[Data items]
* * * * *

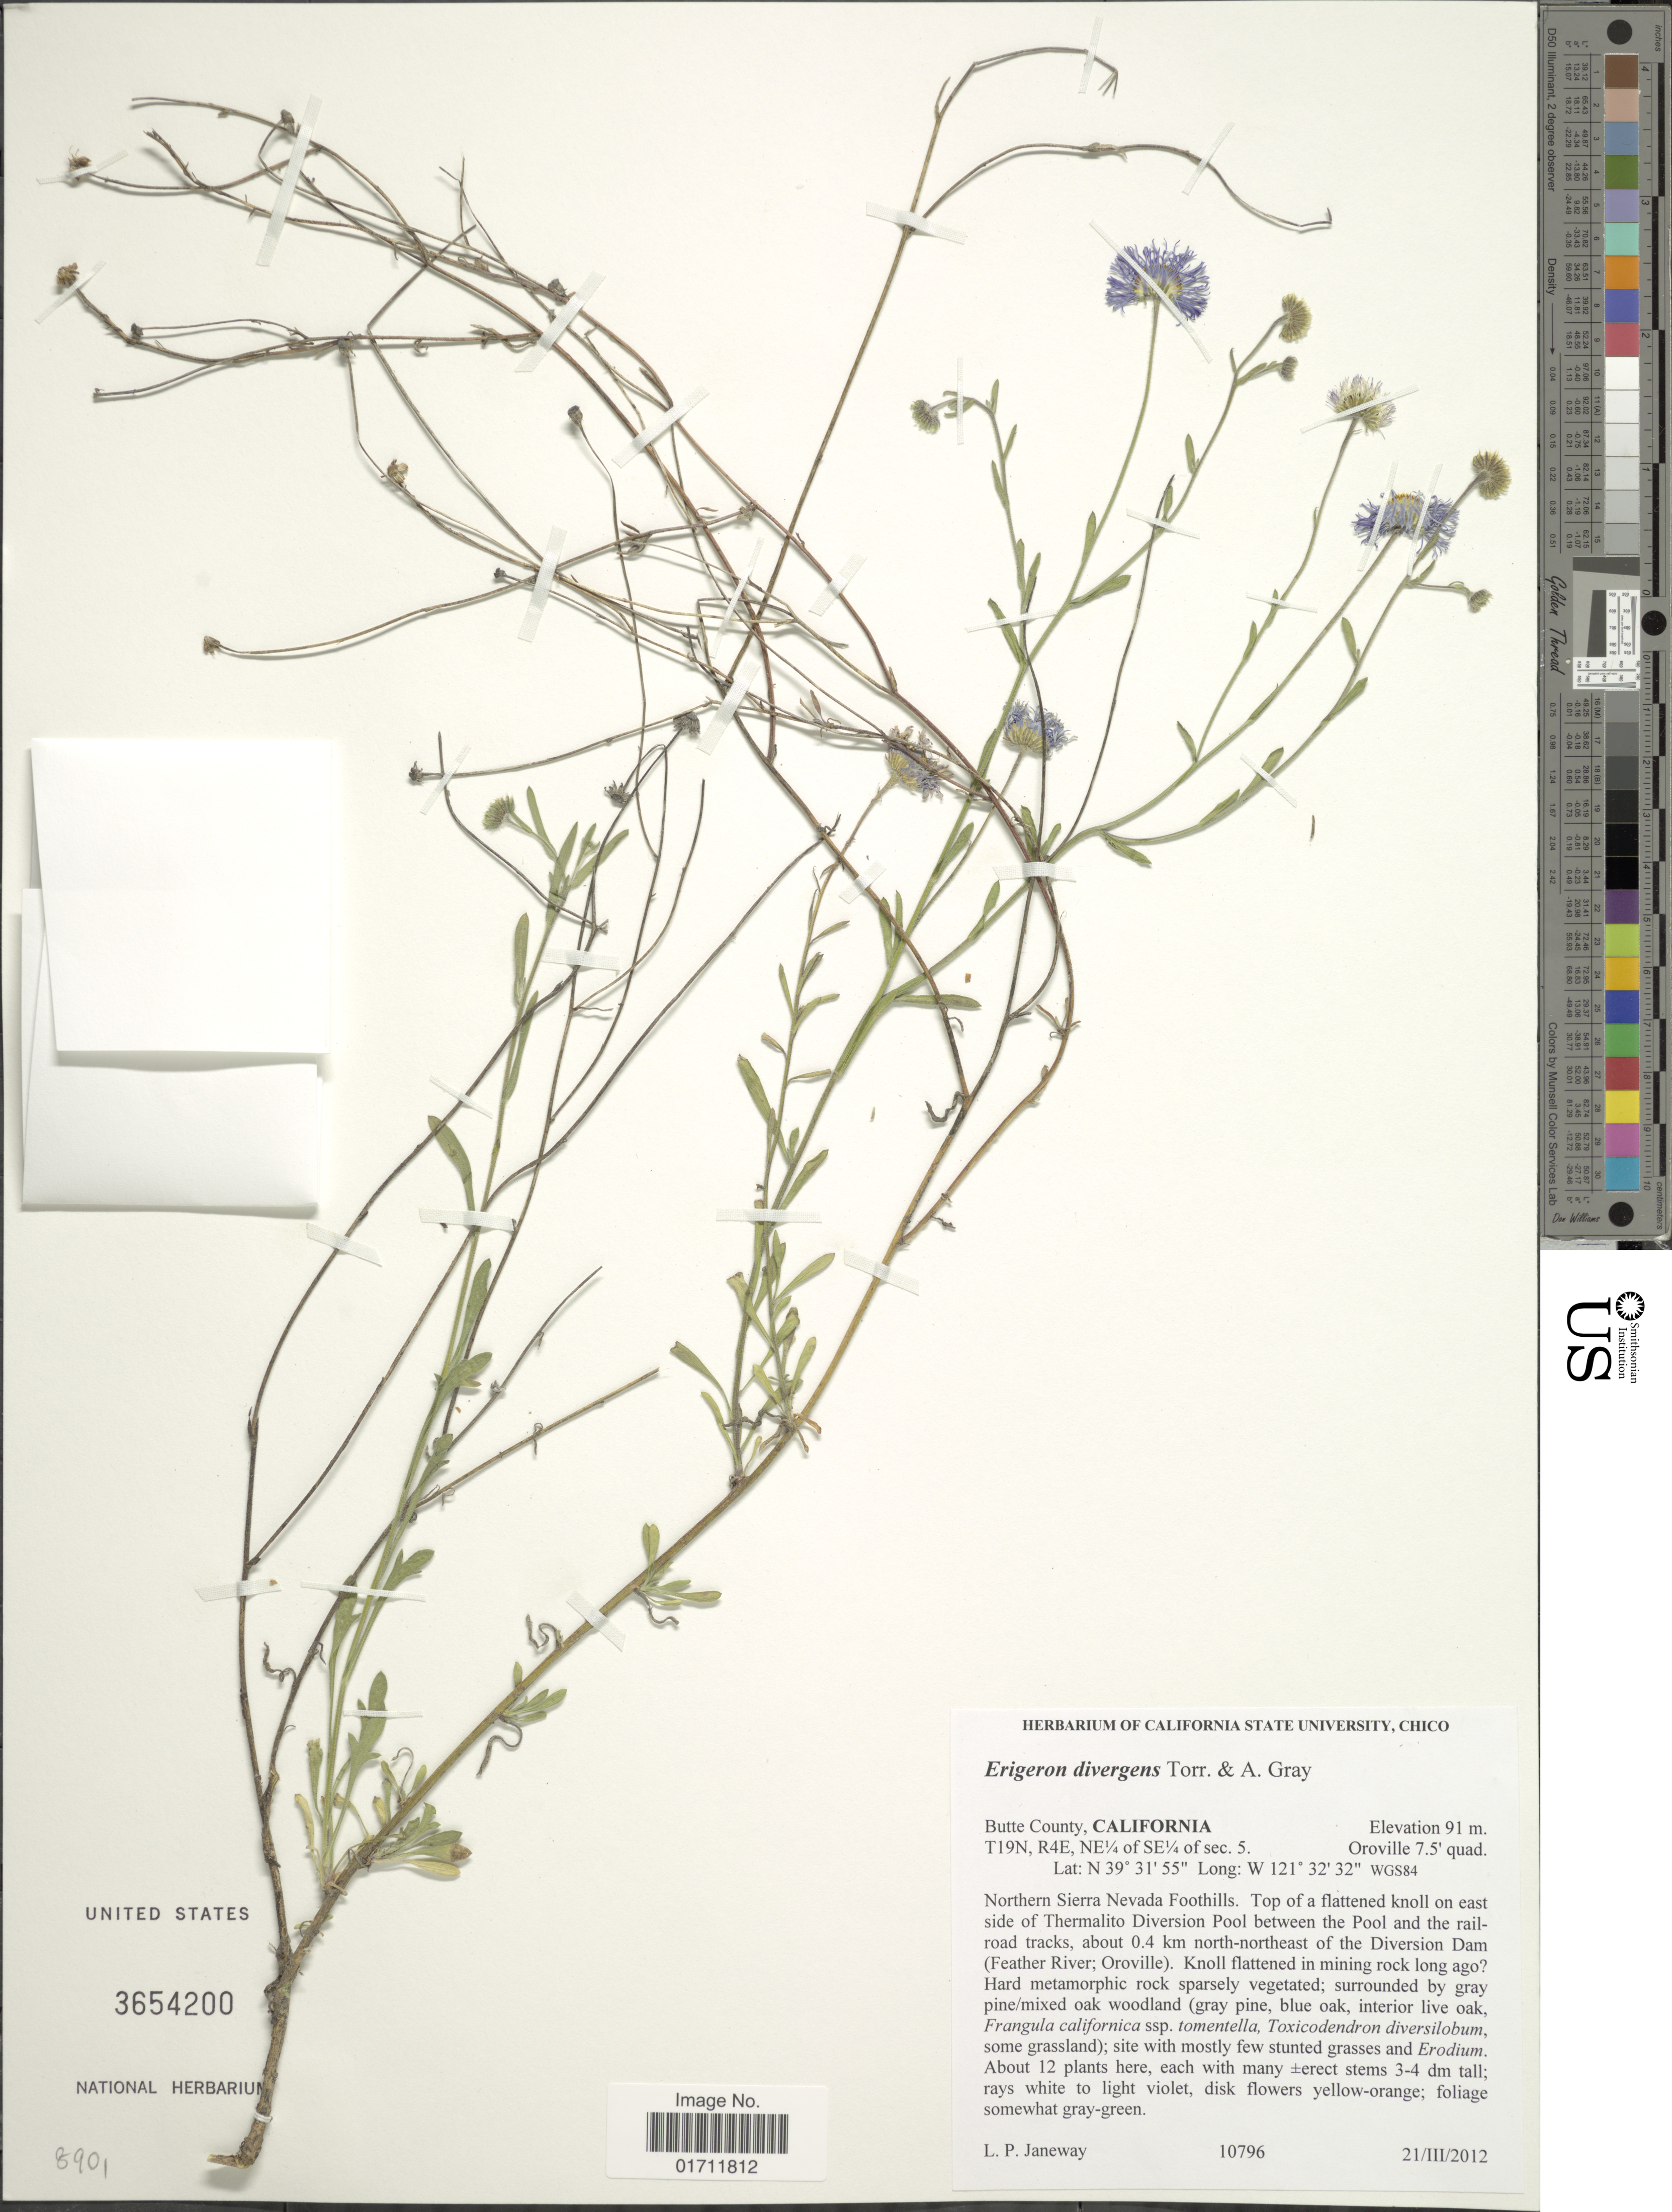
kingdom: Plantae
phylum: Tracheophyta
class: Magnoliopsida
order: Asterales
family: Asteraceae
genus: Erigeron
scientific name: Erigeron divergens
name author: Torr. & A. Gray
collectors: L. P. Janeway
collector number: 10796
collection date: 2012-03-21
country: United States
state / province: California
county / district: Butte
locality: Butte County, T19N, R4E, NE¼ of SE¼ of sec. 5 , Oroville 7.5 quad, Northern Sierra Nevada foothills. Top of a flattened knoll on east side of Thermalito Diverson pool between the Pool and the railroad tracks, about 0.4 km north-northeast of the Diversion Dam (Feather River; Oroville)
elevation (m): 91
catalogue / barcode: US 3654200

* * * * *

Reproduce every line of the records above word for word, leaving out the pictures.

kingdom: Plantae
phylum: Tracheophyta
class: Magnoliopsida
order: Asterales
family: Asteraceae
genus: Erigeron
scientific name: Erigeron divergens
name author: Torr. & A. Gray
collectors: L. P. Janeway
collector number: 10796
collection date: 2012-03-21
country: United States
state / province: California
county / district: Butte
locality: Butte County, T19N, R4E, NE¼ of SE¼ of sec. 5 , Oroville 7.5 quad, Northern Sierra Nevada foothills. Top of a flattened knoll on east side of Thermalito Diverson pool between the Pool and the railroad tracks, about 0.4 km north-northeast of the Diversion Dam (Feather River; Oroville)
elevation (m): 91
catalogue / barcode: US 3654200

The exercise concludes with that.